ПИСЬМЕННОЕ ЗАДАНИЕ 1: Кто, согласно фрагменту о «Трёх разговорах», спрашивал, почему разоблачению толстовской проповеди уделено так много внимания?
ПИСЬМЕННОЕ ЗАДАНИЕ 2: Замените «антигерой» на «главный персонаж» в части фрагмента о «Трёх разговорах». Начните со слов «Аналитики находили внутри» и закончите словами «чудовищ ХХ века.».

ФРАГМЕНТ ТЕКСТА:
────

Можно констатировать, что «Три разговора» совмещают в себе черты историософского трактата, приуроченного к злобе дня, антиутопии с профетическим финалом и покаянной исповеди, объективированной художественным вымыслом. И все это – при удивительном искусстве переходов от ракурса к ракурсу, от стиля к стилю, от общих планов к средним и крупным, сохраняя заявленную раму «случайного светского разговора» (с. 636).

Аналитики находили внутри этой рамы резкие нестыковки. И Г.П. Федотов, и Е.Н. Трубецкой спрашивали, почему в диалогах такое большое, а в предисловии – даже преобладающее внимание уделено разоблачению толстовской проповеди, между тем как антигерой «Краткой повести…», сверхчеловек с ницшеанским гибрисом, властелин, тиран и насильник, вовсе не похож на анархиста-непротивленца графа. Если Трубецкой все-таки считал, что неувязка здесь мнимая, ибо обе персоны объединяет подделка христианства, христианство без Христа, то Федотов в алогичном будто бы преувеличении роли толстовства видел старозаветную недальновидность Соловьева, не дожившего до чудовищ ХХ века.

Между тем диалоги соединяет со вставной повестью ряд сквозных линий. Даже детали резонируют: так, сообщение повести о том, что в последние времена произошло объединение твердых православных с лучшей частью староверов, предварено рассказом генерала о начетчике-старообрядце, отпевшем убиенных солдат. Но что, безусловно, пронизывает весь массив текста, включая повесть, так это вопрос о государстве.

────

Записи из набора данных
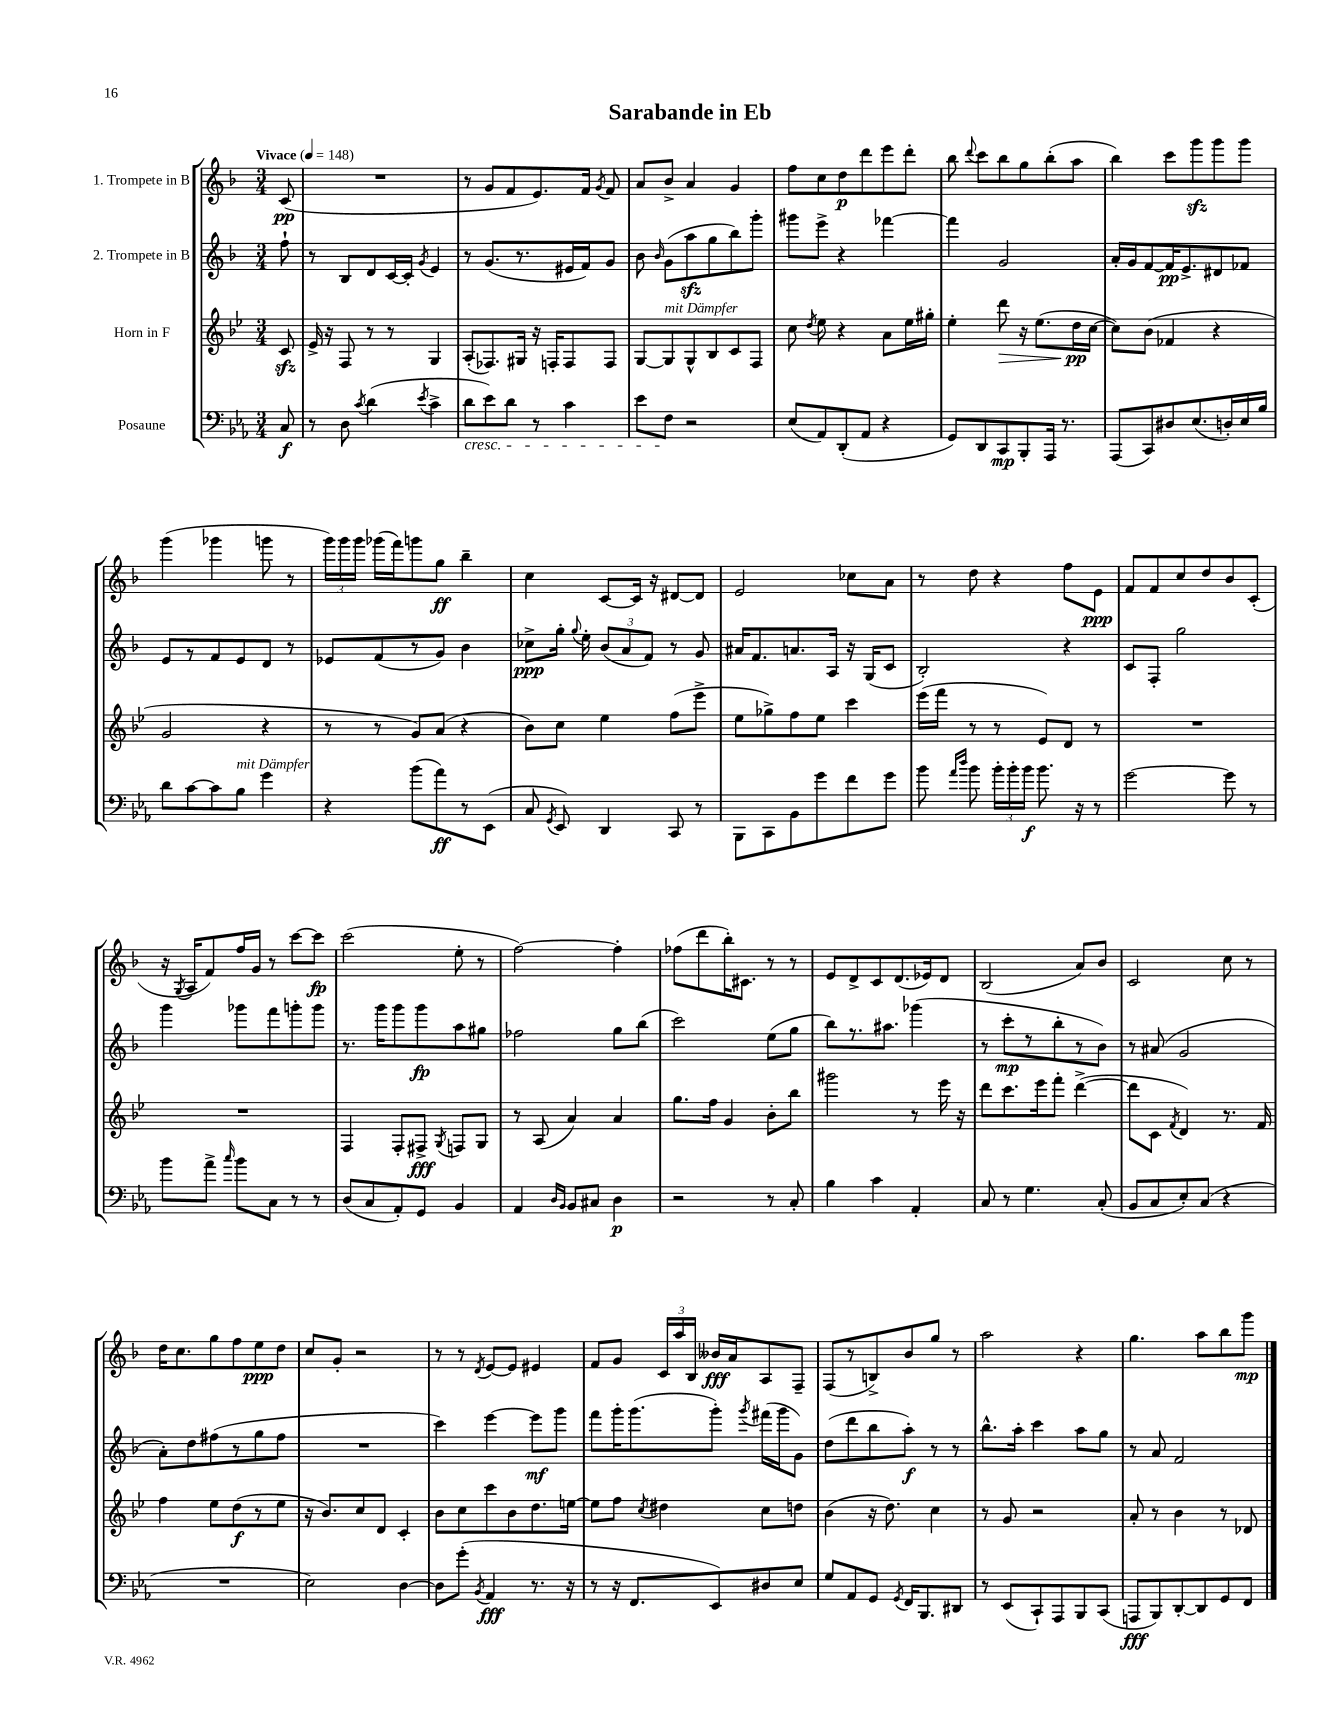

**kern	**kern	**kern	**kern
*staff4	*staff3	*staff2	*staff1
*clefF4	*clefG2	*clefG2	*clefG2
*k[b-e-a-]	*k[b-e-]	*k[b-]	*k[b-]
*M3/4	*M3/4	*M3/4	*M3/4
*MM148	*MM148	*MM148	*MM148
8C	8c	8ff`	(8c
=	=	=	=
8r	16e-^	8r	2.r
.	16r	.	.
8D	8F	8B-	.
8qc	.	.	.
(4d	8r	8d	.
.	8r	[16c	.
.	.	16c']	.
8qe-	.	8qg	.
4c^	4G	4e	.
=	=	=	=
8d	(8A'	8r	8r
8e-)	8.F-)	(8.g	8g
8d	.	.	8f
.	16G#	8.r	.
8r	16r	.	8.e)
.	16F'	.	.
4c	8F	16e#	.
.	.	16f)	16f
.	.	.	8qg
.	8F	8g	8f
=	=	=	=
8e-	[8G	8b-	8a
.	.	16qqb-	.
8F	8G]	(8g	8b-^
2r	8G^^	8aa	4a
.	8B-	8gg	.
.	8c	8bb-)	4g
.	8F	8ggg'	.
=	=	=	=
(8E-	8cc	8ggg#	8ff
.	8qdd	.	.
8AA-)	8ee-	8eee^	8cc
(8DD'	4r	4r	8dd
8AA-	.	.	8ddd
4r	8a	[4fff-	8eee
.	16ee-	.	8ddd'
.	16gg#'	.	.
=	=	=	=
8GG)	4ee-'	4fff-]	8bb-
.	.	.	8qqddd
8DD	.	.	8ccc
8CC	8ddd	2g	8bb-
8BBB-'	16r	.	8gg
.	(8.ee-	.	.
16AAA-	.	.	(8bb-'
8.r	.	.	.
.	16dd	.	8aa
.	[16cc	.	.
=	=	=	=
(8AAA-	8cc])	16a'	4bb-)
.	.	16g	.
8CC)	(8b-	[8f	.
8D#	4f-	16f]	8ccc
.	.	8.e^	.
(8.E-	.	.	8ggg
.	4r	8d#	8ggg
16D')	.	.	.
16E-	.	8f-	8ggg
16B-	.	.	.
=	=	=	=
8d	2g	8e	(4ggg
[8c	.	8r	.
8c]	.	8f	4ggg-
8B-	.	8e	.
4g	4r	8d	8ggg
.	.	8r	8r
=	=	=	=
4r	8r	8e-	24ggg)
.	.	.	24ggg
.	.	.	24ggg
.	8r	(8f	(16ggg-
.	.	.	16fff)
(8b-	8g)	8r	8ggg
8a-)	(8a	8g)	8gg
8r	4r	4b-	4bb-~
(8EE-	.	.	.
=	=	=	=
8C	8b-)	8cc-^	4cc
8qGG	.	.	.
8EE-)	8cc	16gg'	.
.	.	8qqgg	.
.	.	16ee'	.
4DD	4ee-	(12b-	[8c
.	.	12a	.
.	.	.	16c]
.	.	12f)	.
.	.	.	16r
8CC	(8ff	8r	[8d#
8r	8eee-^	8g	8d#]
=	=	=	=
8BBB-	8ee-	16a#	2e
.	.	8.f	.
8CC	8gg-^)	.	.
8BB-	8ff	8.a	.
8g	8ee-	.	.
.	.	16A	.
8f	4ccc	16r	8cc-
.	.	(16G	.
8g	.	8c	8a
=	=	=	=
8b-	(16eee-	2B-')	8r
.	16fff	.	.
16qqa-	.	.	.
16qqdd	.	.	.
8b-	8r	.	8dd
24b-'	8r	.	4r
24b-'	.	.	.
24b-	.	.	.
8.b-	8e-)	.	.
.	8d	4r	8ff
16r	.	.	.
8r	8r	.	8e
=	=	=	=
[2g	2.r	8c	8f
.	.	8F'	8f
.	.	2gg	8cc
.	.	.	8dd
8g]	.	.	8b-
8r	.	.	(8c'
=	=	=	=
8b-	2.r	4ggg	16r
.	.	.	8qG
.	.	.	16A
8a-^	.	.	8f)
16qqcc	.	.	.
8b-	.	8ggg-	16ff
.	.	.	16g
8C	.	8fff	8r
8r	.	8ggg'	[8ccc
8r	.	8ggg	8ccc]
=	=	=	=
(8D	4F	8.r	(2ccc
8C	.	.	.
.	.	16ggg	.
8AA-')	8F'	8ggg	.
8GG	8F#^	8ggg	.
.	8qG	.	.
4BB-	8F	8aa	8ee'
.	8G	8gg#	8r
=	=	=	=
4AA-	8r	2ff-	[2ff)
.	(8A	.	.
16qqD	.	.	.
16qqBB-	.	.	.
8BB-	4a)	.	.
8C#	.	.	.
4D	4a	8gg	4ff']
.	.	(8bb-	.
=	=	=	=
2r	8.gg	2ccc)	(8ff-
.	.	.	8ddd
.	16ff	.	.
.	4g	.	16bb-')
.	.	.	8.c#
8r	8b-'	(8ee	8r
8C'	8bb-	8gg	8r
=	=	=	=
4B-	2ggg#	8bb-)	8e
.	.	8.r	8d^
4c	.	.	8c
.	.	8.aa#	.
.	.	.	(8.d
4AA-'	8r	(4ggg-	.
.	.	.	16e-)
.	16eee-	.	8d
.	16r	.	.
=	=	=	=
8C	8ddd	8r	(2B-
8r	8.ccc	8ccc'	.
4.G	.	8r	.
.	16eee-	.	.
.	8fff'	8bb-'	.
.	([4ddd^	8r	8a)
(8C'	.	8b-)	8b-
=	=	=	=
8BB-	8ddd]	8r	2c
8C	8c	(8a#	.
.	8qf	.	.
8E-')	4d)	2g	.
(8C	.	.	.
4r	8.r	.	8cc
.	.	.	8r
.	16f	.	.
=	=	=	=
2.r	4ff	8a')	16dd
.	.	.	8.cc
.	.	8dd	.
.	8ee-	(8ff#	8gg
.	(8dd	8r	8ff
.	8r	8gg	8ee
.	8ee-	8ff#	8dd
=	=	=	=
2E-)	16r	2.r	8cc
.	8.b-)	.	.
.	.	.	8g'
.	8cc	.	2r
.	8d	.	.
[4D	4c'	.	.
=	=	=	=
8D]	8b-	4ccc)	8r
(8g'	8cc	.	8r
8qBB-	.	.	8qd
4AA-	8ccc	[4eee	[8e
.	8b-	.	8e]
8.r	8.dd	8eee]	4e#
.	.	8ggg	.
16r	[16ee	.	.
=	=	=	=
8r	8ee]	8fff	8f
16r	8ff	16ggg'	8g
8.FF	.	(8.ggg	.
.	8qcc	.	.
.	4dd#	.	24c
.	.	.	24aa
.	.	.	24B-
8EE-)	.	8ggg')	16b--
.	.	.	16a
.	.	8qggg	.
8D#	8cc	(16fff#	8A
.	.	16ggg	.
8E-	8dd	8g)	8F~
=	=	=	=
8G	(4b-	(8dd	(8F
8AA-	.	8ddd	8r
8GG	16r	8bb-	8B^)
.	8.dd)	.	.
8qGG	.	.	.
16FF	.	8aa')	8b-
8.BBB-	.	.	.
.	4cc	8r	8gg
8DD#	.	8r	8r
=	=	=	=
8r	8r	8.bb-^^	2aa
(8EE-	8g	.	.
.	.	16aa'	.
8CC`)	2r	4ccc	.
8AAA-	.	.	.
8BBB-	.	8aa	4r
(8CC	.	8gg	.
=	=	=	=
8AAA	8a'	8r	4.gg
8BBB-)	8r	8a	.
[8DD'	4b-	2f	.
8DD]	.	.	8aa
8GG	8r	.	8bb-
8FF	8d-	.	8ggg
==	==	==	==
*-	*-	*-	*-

────

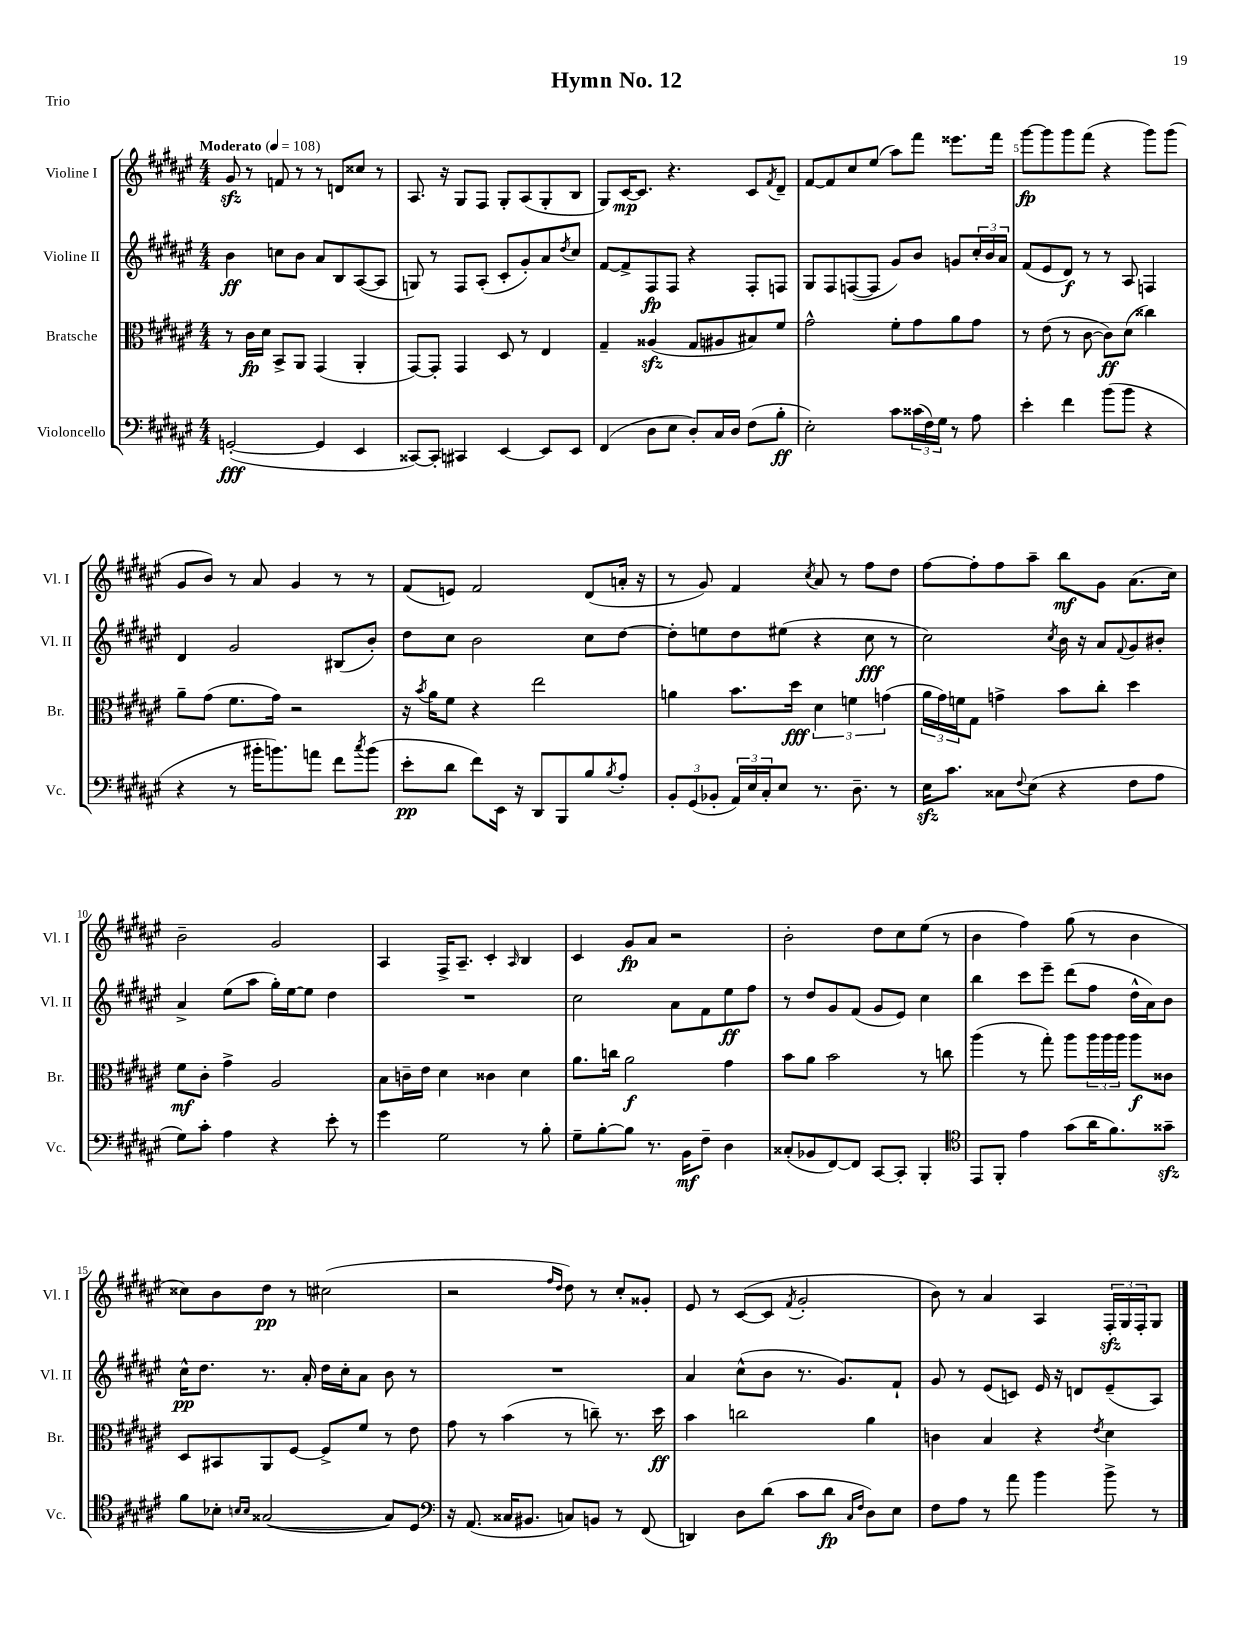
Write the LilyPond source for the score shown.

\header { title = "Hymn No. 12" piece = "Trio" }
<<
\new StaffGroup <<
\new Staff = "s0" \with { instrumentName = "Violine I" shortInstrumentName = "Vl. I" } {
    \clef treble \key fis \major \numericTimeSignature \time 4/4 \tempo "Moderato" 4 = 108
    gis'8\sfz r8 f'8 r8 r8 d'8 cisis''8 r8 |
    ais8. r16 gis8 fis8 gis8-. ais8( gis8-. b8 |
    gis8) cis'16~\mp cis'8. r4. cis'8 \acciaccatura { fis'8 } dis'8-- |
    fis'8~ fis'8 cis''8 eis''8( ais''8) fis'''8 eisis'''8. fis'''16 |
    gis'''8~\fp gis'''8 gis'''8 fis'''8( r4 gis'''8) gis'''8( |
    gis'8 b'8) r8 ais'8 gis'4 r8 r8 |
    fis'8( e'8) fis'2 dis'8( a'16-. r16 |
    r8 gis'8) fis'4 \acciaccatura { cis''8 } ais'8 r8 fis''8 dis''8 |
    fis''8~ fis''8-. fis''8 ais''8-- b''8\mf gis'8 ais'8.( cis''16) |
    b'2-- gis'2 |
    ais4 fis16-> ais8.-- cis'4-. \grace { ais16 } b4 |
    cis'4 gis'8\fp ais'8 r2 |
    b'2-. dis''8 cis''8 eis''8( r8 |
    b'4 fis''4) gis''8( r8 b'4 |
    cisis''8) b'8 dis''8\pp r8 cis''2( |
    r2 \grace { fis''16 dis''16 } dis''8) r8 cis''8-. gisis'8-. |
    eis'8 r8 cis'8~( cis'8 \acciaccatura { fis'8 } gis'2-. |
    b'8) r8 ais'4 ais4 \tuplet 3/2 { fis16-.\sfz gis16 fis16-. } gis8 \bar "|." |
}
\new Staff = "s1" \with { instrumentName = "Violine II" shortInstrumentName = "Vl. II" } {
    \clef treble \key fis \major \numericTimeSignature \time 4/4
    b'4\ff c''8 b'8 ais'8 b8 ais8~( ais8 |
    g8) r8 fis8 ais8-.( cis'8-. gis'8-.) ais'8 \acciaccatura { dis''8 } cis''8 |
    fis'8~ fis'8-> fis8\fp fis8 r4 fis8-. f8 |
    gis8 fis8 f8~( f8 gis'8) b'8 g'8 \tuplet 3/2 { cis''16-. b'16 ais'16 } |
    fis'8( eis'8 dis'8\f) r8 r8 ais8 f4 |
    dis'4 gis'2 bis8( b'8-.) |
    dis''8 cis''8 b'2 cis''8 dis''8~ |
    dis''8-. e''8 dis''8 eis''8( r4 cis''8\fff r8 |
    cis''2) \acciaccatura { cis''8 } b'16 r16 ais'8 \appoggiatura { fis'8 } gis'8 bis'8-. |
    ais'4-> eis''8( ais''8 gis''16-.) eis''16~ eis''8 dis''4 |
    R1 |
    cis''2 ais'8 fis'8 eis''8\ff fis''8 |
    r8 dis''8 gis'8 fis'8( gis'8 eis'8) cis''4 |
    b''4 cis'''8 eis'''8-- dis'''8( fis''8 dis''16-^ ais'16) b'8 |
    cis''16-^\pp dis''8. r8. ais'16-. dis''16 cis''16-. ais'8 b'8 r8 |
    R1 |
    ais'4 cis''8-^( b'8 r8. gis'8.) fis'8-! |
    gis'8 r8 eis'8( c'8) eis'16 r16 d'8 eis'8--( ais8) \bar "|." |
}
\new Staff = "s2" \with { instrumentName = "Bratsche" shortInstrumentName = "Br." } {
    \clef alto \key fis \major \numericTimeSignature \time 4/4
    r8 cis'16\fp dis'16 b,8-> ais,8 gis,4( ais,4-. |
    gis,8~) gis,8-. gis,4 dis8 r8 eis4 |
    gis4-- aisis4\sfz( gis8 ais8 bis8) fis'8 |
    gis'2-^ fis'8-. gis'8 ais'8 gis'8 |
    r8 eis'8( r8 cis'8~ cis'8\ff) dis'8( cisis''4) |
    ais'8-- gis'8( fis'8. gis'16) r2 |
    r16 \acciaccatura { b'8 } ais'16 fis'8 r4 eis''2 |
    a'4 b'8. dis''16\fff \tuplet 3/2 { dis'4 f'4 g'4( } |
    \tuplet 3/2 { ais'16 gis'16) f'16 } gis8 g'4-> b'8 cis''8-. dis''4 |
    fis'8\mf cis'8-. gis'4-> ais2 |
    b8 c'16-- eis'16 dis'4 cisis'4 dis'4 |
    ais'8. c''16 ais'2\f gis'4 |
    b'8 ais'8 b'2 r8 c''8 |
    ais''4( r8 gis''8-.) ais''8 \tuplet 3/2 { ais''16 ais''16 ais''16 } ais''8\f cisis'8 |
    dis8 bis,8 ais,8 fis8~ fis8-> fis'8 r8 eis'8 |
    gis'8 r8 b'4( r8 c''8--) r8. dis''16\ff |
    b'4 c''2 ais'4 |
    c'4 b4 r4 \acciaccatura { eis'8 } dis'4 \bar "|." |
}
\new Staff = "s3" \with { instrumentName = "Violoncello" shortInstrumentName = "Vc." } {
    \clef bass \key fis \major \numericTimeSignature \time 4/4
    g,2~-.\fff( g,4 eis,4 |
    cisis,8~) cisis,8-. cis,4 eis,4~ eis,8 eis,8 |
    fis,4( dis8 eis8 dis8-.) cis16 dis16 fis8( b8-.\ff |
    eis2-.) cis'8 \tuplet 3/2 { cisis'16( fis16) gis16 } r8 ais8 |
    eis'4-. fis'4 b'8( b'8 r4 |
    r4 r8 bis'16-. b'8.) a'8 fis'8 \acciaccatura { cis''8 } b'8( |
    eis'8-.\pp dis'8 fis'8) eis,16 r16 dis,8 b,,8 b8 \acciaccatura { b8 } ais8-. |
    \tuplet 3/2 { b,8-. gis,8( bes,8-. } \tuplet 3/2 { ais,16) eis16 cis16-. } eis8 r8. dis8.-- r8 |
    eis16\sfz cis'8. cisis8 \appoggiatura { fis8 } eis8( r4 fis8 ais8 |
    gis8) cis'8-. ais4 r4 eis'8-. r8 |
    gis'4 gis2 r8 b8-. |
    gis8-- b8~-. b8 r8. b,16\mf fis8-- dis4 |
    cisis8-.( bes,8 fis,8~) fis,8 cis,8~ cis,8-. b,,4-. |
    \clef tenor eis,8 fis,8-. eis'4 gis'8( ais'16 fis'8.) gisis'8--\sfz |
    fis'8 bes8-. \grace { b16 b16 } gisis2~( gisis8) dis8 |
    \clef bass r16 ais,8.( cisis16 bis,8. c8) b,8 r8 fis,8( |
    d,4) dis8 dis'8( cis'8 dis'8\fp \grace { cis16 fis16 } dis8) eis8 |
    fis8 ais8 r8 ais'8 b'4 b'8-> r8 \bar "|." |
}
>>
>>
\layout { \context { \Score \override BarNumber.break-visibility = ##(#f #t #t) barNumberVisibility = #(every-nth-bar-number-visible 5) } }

────

ПИСЬМЕННОЕ РЕШЕНИЕ 1: Г.П. Федотов и Е.Н. Трубецкой.

ПИСЬМЕННОЕ РЕШЕНИЕ 2:
Аналитики находили внутри этой рамы резкие нестыковки. И Г.П. Федотов, и Е.Н. Трубецкой спрашивали, почему в диалогах такое большое, а в предисловии – даже преобладающее внимание уделено разоблачению толстовской проповеди, между тем как главный персонаж «Краткой повести…», сверхчеловек с ницшеанским гибрисом, властелин, тиран и насильник, вовсе не похож на анархиста-непротивленца графа. Если Трубецкой все-таки считал, что неувязка здесь мнимая, ибо обе персоны объединяет подделка христианства, христианство без Христа, то Федотов в алогичном будто бы преувеличении роли толстовства видел старозаветную недальновидность Соловьева, не дожившего до чудовищ ХХ века.